I have a Hive installation with Tez as an execution engine. When I run simple queries (select * from table where col = value
), it seems Hive doesn't rely on Tez at all.
Explain looks like
Plan optimized by CBO.
2
3 Stage-0
4 Fetch Operator
5 limit:-1
6 Select Operator [SEL_2]
7 Output:
8 {lots of columns}
8 Filter Operator [FIL_4]
9 predicate:(UDFToDouble(col) = value)
10 TableScan [TS_0]
11 Output:
12 {lots of columns}
There are no 'stages' shown in Hive UI for the query, no DAGs in Tez UI, and I don't see any traces of Tez invoke in logs as well. Based on hive logs and CPU consumption all processing happening on the master node, which makes it a bottleneck basically.
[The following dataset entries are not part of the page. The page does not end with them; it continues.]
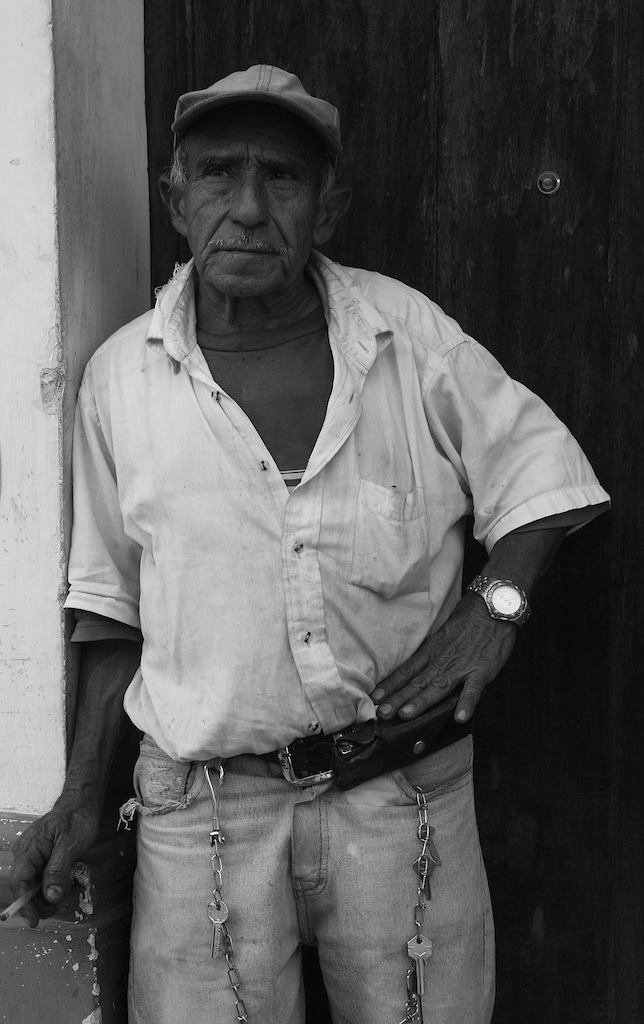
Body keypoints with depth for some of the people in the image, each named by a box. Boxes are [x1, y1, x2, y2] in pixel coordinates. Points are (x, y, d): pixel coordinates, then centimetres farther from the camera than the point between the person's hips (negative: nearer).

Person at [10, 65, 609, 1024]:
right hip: (204, 806, 0)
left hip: (403, 793, 1)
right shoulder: (122, 377, -1)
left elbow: (537, 465, 8)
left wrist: (495, 600, -9)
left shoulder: (406, 330, -3)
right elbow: (113, 602, 7)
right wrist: (83, 797, 6)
As far as I could understand it even process files in serial mode, which make things even worse in terms of timings.
On more complicated queries, Tez is involved and processing gets distributed across workers of the cluster. Explain looks like
1 Plan optimized by CBO.
2
3 Vertex dependency in root stage
4 Map 1 <- Reducer 3 (BROADCAST_EDGE)
5 Reducer 3 <- Map 2 (SIMPLE_EDGE)
...
So, my questions are:
- based on what Hive decide when to process data via Tez, and when not? Any explanation comments or links will be much appreciated;
- is there any way to force the use of distributed processing to unload the master node?